MVI321 Fermentation Microbiology
Showing course contents for the educational year 2020 - 2021 .
Course responsible: Hilde Marit Østlie
Teachers: Hanne Ida Skaar, Svein Jarle Horn, Zhian Salehian
ECTS credits: 5
Faculty: Faculty of Chemistry, Biotechnology and Food Science
Teaching language: EN, NO
Limits of class size:
Teaching exam periods:
This course starts in August block. This course has teaching/evaluation in August block.

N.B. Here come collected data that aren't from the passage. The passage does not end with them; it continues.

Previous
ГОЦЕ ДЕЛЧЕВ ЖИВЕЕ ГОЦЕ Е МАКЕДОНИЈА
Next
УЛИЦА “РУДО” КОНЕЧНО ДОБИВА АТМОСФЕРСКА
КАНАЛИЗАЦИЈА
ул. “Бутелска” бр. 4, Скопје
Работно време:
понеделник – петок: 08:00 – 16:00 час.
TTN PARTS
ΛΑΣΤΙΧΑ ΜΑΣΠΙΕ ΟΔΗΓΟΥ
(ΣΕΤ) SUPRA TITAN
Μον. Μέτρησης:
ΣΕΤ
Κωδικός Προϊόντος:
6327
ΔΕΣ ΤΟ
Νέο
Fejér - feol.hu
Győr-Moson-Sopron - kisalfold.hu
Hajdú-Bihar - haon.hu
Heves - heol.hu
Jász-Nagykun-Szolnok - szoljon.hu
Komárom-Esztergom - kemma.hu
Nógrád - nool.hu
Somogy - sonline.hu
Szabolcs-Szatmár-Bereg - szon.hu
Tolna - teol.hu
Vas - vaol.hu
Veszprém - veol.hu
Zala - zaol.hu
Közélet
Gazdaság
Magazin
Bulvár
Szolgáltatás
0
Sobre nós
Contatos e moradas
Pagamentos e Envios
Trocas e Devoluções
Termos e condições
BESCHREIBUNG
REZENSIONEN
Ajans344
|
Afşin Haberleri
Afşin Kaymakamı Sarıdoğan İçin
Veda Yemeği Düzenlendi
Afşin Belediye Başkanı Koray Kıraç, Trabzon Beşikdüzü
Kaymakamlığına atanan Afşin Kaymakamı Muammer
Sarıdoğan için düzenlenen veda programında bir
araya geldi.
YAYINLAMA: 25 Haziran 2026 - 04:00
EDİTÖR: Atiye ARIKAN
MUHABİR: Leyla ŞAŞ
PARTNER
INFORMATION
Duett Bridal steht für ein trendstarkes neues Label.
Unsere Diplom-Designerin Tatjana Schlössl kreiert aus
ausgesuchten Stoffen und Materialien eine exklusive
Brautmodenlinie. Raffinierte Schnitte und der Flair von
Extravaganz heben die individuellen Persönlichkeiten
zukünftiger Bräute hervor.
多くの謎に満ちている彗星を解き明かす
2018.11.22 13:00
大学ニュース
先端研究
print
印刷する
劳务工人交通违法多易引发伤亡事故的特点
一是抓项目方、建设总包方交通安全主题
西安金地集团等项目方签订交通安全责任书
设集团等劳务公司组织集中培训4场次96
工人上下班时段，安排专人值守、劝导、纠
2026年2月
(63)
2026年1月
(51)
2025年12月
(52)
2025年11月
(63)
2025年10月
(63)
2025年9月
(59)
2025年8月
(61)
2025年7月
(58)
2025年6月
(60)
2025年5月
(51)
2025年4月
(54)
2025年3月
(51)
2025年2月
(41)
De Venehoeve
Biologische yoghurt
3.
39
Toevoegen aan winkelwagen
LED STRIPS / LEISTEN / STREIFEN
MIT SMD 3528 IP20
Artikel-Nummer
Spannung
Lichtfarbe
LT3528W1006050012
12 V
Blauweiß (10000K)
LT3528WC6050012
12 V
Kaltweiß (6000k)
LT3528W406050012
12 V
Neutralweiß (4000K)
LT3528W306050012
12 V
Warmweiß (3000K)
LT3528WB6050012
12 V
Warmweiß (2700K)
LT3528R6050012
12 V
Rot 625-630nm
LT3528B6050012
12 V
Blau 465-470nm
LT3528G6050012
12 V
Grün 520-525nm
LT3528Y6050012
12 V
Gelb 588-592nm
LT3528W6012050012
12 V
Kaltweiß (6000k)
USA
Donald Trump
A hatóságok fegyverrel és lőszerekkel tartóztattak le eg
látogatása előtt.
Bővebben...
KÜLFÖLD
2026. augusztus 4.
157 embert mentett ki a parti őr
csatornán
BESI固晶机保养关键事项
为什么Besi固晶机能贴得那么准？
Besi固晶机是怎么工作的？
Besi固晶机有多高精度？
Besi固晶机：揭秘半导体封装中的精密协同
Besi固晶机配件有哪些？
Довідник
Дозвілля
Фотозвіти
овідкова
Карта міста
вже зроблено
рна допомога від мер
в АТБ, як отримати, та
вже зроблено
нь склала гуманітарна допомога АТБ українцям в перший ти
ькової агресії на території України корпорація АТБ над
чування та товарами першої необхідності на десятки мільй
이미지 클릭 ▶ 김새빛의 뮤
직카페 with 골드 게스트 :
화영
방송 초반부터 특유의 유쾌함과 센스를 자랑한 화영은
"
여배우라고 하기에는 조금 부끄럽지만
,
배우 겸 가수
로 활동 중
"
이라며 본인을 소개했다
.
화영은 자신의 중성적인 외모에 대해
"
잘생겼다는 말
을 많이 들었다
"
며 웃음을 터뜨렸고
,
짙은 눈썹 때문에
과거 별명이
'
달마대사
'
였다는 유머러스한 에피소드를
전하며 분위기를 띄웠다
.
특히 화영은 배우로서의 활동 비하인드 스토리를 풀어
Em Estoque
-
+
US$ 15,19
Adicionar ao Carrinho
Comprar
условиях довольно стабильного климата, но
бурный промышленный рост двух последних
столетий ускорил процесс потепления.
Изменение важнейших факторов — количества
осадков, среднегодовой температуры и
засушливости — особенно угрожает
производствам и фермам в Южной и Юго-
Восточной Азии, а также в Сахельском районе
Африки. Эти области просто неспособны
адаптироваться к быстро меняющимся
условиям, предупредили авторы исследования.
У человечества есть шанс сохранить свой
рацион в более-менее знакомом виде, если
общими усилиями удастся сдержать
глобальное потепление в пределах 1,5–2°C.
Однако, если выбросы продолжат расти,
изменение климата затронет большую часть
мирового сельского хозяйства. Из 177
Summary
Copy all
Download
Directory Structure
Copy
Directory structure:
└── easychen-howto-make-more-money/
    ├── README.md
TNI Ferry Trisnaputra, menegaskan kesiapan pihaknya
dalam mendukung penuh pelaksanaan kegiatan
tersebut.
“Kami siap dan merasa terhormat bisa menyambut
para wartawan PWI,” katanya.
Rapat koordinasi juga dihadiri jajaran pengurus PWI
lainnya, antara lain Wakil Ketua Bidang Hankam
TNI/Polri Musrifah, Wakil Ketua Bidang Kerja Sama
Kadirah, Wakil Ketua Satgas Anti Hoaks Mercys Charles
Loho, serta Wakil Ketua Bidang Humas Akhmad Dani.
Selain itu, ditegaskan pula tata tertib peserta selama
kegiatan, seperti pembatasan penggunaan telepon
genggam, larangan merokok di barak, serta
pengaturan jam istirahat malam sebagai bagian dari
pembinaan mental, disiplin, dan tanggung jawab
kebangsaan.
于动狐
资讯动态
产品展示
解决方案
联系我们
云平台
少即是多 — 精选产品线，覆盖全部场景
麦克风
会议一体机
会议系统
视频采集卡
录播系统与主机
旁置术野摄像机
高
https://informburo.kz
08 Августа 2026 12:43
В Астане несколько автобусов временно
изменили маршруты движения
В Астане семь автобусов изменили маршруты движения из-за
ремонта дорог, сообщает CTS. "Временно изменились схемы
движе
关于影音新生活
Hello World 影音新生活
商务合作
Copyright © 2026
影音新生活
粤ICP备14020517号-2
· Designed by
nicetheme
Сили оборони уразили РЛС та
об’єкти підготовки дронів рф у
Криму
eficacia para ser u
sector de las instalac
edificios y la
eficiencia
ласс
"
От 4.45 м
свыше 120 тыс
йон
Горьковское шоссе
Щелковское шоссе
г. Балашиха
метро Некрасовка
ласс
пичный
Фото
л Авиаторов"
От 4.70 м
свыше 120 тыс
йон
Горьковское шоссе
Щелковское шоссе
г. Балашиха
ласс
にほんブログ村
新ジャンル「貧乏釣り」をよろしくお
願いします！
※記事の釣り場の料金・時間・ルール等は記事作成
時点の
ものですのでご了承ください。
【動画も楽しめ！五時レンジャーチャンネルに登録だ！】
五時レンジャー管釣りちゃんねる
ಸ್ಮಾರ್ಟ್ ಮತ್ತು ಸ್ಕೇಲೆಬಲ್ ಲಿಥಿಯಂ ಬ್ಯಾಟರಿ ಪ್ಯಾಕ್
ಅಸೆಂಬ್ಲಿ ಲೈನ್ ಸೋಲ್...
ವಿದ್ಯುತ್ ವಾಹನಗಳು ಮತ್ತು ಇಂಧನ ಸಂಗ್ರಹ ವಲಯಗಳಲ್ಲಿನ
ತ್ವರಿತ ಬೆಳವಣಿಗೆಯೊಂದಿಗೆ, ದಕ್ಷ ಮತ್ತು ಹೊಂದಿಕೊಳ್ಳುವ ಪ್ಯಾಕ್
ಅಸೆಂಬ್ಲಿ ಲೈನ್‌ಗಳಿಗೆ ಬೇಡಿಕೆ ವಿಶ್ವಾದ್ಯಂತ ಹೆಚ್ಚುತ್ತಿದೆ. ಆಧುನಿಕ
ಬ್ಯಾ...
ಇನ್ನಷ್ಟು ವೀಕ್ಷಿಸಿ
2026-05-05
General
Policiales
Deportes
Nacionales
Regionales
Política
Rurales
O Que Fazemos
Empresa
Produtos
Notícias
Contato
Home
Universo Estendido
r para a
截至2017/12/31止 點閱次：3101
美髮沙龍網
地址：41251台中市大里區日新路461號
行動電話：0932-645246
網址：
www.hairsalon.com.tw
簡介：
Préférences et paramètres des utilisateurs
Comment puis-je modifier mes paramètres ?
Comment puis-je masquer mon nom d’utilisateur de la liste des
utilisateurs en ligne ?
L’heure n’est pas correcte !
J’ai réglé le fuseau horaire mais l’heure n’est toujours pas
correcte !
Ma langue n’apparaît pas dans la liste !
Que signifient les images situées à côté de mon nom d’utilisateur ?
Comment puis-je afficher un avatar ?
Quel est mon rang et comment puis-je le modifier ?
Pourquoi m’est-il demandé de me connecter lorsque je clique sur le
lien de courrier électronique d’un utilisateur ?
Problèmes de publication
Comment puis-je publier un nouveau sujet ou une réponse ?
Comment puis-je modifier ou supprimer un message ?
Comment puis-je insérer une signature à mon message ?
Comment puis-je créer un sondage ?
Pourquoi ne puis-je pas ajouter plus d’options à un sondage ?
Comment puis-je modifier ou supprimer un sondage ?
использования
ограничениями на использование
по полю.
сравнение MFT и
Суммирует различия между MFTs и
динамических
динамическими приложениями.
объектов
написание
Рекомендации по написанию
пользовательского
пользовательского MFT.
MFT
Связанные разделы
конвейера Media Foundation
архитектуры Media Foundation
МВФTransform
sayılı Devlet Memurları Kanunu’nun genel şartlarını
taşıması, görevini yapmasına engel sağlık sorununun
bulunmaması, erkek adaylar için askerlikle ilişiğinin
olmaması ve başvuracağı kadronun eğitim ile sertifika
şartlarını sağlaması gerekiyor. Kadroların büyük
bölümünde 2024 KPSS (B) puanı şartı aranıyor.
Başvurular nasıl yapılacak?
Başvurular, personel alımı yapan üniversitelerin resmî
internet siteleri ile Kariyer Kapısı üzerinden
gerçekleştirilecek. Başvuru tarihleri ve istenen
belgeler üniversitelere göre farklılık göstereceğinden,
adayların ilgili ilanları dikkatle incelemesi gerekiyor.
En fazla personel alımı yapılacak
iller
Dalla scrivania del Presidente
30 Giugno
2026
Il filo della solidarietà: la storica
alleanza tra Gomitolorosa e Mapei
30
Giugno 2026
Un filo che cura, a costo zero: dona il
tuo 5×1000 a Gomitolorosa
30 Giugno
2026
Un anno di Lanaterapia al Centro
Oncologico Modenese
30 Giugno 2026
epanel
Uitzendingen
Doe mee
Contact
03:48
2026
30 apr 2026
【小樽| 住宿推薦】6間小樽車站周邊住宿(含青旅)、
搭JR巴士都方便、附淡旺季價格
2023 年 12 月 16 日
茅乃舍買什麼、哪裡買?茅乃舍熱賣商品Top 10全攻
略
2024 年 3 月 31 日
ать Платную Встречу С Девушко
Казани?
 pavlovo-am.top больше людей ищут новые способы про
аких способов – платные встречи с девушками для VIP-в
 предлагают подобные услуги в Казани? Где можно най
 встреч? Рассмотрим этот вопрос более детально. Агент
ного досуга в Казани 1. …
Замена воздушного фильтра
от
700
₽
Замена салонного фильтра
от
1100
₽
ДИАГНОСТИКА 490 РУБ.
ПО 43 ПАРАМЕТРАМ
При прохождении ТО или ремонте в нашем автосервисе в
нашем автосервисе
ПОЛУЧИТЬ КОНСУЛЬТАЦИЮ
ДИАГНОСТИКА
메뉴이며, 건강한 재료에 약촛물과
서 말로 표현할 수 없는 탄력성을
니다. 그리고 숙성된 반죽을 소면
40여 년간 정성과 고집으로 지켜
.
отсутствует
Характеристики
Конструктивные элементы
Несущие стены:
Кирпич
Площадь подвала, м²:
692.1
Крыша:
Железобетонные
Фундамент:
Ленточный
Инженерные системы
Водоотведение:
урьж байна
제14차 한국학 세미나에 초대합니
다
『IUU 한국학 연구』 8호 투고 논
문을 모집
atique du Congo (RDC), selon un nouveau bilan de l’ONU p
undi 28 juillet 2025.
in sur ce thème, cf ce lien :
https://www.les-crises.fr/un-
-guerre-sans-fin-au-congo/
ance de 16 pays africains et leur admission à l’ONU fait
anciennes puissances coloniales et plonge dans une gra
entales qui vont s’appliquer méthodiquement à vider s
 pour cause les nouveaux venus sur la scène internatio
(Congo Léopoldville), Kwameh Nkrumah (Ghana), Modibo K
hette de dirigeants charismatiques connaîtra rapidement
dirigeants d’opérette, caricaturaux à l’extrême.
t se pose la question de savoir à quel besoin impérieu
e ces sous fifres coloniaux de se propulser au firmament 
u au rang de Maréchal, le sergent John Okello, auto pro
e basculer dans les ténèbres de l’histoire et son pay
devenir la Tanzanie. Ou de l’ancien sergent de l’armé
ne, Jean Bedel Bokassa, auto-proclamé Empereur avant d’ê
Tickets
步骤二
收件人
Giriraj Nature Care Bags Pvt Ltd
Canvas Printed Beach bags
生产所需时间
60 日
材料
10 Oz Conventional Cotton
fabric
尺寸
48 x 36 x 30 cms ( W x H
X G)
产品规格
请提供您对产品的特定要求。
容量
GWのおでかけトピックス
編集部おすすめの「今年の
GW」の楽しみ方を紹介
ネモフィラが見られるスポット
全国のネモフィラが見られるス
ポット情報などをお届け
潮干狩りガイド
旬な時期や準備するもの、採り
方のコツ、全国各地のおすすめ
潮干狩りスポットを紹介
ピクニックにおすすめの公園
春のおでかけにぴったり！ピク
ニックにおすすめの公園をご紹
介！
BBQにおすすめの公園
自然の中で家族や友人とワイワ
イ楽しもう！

Course frequency: Annually.
First time: Study year 2004-2005
M-Mat will have first priority. Furthermore, academic background is used (Food microbiology corresponding to MVI220, Biochemistry corresponding to KJB200 and General microbiology corresponding to BIO130) and when you showed interest in the course.
Course in the master programme Food Science.
The following topics are covered both theoretically and practically by lectures and laboratory exercises:
1) Systematics for bacteria, yeast and mould that are used in the food industry.
2) Metabolism, stability / lability and bacteriophage problems of lactic acid bacteria.
3) Production, use, control and maintenance of cultures for fermentation purposes, focusing on lactic acid bacteria.
4) Use of fungi and yeasts in fermented foods and industrial processes.
The UN’s sustainability goals include ensuring sufficient food and safe food. Fermentation is an important method used in food preservation to achieve this. The course deals with fermentation of traditional raw materials but will provide general knowledge about growth and metabolism of microorganisms such as lactic acid bacteria, moulds and yeasts. This knowledge can be used to ferment "new" non-traditional raw materials. After the Fermentation Microbiology course, students will be able to contribute to the production of sustainable food, increased food production and secure safe food.
On completion of the course the student should have:
- Knowledge about the use of bacteria, yeasts and moulds in different fermented foods, as well as in industrial processes.
On completion of the course the student should be able to:
- Identify, characterize and maintain microbial cultures for fermentation purposes.
- Find scientific literature on relevant topics in books and scientific journals.
On completion of the course the student should:
- Understand the relationship between growth, metabolism and product properties in fermenteted products.
Lectures and laboratory exercises with journals. Excursion to a food fermentation company or the biogas laboratory/brewery at NMBU.
The course responsible and other teachers may be contacted by e-mail. email@example.com.
Vinderola, G., Ouwehand, A., Salminen, S. and von Wright, A. 2019. Lactic Acid Bacteria-Microbiological and Functional Aspects, 5 th ed., CRC Press, New York.Chapters from:
Deacon, J. 2006. Fungal Biology, 4th edition, Blackwell Publishing Ltd.
Doyle, M. P and Beuchat, L. R. 2007. Food Microbiology- Fundamentals and Frontiers. ASM Press. Washington, DC.
Further syllabus will be announced at the start of the course.
Knowledge of food microbiology corresponding to MVI220, biochemistry corresponding to KJB200 and general microbiology corresponding to BIO130.
Mandatory attendance on the first lecture in the course and mandatory attendance on all laboratory exercises.
Mandatory attendance on eventual excursion.
Written exam (3.5 hours) counts 50% of the final grade. Laboratory journals count 50% of the final grade. Laboratory journals must be passed to qualify for the final exam. Both the exam and the journals must be approved to pass the course.
Lectures: 20 hours. Laboratory exercises: 35 hours. Report writing: 50 hours. Excursion: 5 hours. Self-study: 40 hours. In total 150 hours.
Special requirements in Science
Reduction of credits:
Type of course:
Lectures: 6-8 hours/week. Laboratory exercises: 8 hours the first week, 24 hours the second week and 3 hours the third week.
Some students may be asked to complete a practical test in laboratory skills (and get it approved) to participate in the course. The test will be given during Monday/Tuesday in week 33.
An external examiner evaluates a minimum of 25 selected exam papers. Laboratory journals are assessed by internal examiners.